▸ Text provided:

Two buttons to press simultaneously allow to swap from a variable to another. When the current variable reach the 0% automatically the other two will be decreased at half of each rate until you wont choose which one is currently running; when also the second variable has reached the 0% the remaining variable continue to decrease at it’s own rate.

What questions need to be answered?

Will it be a useful device?
Will help me to better organize my time?
How can it evolve?
What function can easily be integrated using the same hardware?
What functions can be integrated upgrading the hardware?
How can it be optimized?
Does people will build it? and why? or why not?

Who’s done what beforehand?

Everything starts from this an article I’ve read online some month ago. A Formula to Stop You from Overcommitting Your Time

This device will just show this simple principle overtime.

Online I’ve found different watches with fancy displays, but the most counts on hours and minutes base, just because they are watches, and they don’t need to be configured but just synchronized with the local area time.
The closer to my idea is the Kisai Denshoku led watch because of its japan style minimalism, but even with a fancy visualization it still counts time as usual.

Last example of minimal watches is the Nixie watch using a nixie tube

How will it be evaluated?

It has to meet 3/5 of these requirement:

Step1: the board (led matrix and buttons) works CHECKED
Step2: the code for the counters works CHECKED
Step3: the configuration via FTDI works UNCHECHED
Step4: the configuration interface works CHECKED
Step5: the parts of the case fits properly among them CHECKED

For this project the following processes will be used:

• Project planning
• Electronic design
• Elettronic production
• 3D design
• 3D milling
• Molding and casting
• Lasercutting
• Input and output
• Embeeded programming
• Interface design

Materials and components required

Electronics Atmel ATtiny44
Quantity 1 Cost 1.05€

Led Blue Clear 1206
Quantity 15
Cost 0.45€

Resistor 0kOhm 1206
Quantity 1
Cost 0.004€

Resistor 10kOhm 1206
Quantity 1
Cost 0.05€

Resistor 499Ohm 1206
Quantity 5
Cost 0.03€

Capacitor 1uF 1206
Quantity 1
Cost 0.14€

FTDI pins
Quantity 1
Cost 0.14€

ISP pins
Quantity 1
Cost 1.86€

Enclosure
Frame Quantity 20g
Cost 3€ Process Casting

Front Quantity 5g
Cost 0.50€ Process 3D print

Project’s modules

Project planning

The whole project consist in several modules; every module may be made in one ore more process. I simply divided the processes by pertinence and developed one by one.

▸ Supplied material:
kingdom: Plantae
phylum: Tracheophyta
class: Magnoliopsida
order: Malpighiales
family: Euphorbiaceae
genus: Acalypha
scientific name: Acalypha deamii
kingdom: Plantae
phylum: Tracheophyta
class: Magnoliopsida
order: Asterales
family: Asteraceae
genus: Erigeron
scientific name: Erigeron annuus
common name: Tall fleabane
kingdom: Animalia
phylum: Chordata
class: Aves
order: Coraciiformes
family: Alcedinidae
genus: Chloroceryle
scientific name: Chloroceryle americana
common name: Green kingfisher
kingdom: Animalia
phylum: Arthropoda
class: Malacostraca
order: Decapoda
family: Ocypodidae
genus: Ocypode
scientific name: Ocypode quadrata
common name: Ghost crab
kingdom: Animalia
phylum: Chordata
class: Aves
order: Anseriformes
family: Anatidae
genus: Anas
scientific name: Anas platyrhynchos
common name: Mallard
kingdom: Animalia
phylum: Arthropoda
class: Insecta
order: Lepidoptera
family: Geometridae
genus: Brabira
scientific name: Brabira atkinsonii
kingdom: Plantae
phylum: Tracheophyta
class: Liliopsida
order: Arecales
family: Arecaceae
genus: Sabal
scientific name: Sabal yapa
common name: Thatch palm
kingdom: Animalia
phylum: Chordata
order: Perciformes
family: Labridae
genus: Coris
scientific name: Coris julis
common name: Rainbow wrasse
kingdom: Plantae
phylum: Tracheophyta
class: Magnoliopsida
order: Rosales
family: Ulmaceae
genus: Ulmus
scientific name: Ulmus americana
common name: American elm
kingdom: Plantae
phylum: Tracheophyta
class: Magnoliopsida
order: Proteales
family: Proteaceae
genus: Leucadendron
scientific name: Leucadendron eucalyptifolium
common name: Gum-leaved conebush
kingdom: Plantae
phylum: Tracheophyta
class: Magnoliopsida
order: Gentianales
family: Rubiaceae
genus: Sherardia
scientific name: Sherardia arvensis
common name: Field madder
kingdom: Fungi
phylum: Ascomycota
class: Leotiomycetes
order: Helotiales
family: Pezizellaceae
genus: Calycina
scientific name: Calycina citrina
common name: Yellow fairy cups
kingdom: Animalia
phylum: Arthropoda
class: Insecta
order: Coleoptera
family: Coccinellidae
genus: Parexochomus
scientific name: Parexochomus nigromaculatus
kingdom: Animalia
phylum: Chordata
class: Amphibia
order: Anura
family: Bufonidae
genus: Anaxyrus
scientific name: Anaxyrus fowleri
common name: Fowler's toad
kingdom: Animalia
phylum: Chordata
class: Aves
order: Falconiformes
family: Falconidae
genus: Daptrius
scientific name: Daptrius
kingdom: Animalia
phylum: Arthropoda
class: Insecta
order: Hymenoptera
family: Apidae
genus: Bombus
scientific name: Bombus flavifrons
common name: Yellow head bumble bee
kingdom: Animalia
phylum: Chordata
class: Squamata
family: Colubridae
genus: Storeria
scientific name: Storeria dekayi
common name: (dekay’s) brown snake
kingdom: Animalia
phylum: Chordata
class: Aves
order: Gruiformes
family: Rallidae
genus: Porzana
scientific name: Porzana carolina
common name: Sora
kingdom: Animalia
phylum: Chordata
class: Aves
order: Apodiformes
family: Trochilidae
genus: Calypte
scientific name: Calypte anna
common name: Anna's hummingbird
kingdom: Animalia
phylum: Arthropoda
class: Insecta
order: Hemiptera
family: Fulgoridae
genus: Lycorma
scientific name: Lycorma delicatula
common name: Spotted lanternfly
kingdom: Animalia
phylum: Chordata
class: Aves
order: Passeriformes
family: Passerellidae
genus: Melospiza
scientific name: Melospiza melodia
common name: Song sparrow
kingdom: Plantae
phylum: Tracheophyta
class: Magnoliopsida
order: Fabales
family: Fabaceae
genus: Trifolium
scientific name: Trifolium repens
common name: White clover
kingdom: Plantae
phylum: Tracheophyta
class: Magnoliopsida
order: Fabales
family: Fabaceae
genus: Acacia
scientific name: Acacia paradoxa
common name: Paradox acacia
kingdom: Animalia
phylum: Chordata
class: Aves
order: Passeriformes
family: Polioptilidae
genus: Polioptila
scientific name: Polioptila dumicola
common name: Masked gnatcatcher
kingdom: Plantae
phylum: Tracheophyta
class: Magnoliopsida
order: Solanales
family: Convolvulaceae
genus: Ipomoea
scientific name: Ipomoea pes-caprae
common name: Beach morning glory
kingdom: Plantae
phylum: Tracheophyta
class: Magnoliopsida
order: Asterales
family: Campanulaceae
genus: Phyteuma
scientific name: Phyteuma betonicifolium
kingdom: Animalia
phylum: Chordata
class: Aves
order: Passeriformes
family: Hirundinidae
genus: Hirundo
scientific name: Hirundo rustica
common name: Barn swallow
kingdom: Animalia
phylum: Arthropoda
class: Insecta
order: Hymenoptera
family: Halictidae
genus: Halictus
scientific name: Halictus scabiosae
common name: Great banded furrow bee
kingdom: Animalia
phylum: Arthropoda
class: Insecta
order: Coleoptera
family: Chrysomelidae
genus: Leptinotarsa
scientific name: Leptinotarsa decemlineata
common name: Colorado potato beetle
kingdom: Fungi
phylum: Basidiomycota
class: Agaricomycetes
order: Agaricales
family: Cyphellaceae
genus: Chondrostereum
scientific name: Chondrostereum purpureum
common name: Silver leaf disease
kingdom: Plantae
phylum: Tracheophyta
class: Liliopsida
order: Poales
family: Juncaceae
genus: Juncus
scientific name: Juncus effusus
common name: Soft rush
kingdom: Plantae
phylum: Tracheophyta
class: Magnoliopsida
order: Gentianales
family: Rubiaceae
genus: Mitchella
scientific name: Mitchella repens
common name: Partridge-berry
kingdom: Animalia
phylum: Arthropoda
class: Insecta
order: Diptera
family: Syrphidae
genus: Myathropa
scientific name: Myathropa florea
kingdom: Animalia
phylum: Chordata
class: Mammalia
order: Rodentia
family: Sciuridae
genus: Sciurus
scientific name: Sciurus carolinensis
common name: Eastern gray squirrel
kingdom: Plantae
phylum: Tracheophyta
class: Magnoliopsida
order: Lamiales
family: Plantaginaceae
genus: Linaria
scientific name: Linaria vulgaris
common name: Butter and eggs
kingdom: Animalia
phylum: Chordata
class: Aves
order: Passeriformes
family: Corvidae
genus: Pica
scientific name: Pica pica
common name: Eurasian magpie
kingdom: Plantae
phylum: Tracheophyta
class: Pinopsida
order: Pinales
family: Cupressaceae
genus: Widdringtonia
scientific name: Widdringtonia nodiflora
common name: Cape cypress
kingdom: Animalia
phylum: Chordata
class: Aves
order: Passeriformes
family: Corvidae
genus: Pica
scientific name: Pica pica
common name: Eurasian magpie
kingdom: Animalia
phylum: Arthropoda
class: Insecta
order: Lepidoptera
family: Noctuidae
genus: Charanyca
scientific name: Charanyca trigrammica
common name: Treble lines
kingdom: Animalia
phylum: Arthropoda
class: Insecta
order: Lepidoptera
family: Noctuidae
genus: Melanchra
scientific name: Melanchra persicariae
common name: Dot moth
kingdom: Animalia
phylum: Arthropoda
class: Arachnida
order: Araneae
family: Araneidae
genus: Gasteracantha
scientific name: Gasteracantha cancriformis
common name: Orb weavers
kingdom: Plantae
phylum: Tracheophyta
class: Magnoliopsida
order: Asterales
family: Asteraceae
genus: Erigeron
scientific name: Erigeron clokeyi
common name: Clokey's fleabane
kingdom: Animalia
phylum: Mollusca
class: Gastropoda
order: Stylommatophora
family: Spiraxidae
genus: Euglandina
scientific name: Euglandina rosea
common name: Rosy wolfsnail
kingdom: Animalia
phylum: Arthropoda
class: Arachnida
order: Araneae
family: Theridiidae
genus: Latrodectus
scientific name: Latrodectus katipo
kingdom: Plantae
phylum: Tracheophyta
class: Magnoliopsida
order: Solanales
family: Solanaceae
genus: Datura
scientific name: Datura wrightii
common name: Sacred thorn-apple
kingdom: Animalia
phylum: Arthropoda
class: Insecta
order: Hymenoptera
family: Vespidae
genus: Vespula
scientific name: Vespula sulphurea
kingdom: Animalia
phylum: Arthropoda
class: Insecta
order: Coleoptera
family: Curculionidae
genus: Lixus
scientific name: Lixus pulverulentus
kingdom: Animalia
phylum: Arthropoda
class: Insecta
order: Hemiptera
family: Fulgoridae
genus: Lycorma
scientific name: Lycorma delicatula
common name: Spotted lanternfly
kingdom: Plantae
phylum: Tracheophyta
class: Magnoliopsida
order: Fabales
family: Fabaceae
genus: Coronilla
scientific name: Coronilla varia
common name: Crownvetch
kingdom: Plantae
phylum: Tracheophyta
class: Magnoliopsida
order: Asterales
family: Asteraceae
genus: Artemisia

▸ Given task 1:
Answer these questions about the project text:
(a) Which watch does the project text call the closest to the idea?
(b) Which numbered step in the evaluation list is the only one not marked as checked, and what does it cover?
(c) What quantity of blue LEDs is listed among the components?
▸ Given task 2: Write the next part of the project text, continuing on from its last sentence.

▸ Exercise answer 1:
(a) The Kisai Denshoku led watch.
(b) Step 3, the configuration via FTDI.
(c) 15.

▸ Exercise answer 2:
The schedule was not originally defined because at the first time the my final project was different and it has been discarded due to a too high complexity and too much cost.

Here the schedule

• Project planning 13.05.2015
• Electronic design 16.05.2015
• 3D design 18.05.2015
• Elettronic production 18.05.2015
• 3D milling 24.05.2015
• Lasercutting 24.05.2015
• Molding and casting 26.05.2015
• Input and output 01.06.2015
• Embeeded programming 02.06.2015
• Interface design 05.06.2015

More details can be found at Applications and Implications page

Board

First of all I started designing the board because it will define the minimum space needed for the components.
I started from a board made during the Output assignment and than I milled a more compact double layer board that measures 29.36x52.23x1.65 with 1mm round corners. At first attempt some traces where not well defined and the overall size of the battery case exceeded the edge of the board.

To avoid accidental pressures of the button I made an hardware double-button so the actual pressure is read just if both the physic buttons are pressed simultaneously.
On the back side there are two pads to power the board with external power source because the energy issue is one of the main field for further developments.

When I first mounted the FTDI slot it was parallel with the board, but goes outside the silhouette of the board so I decided to bend it, paying attention to not touch the traces nearby, and direct the slot the bottom of the frame.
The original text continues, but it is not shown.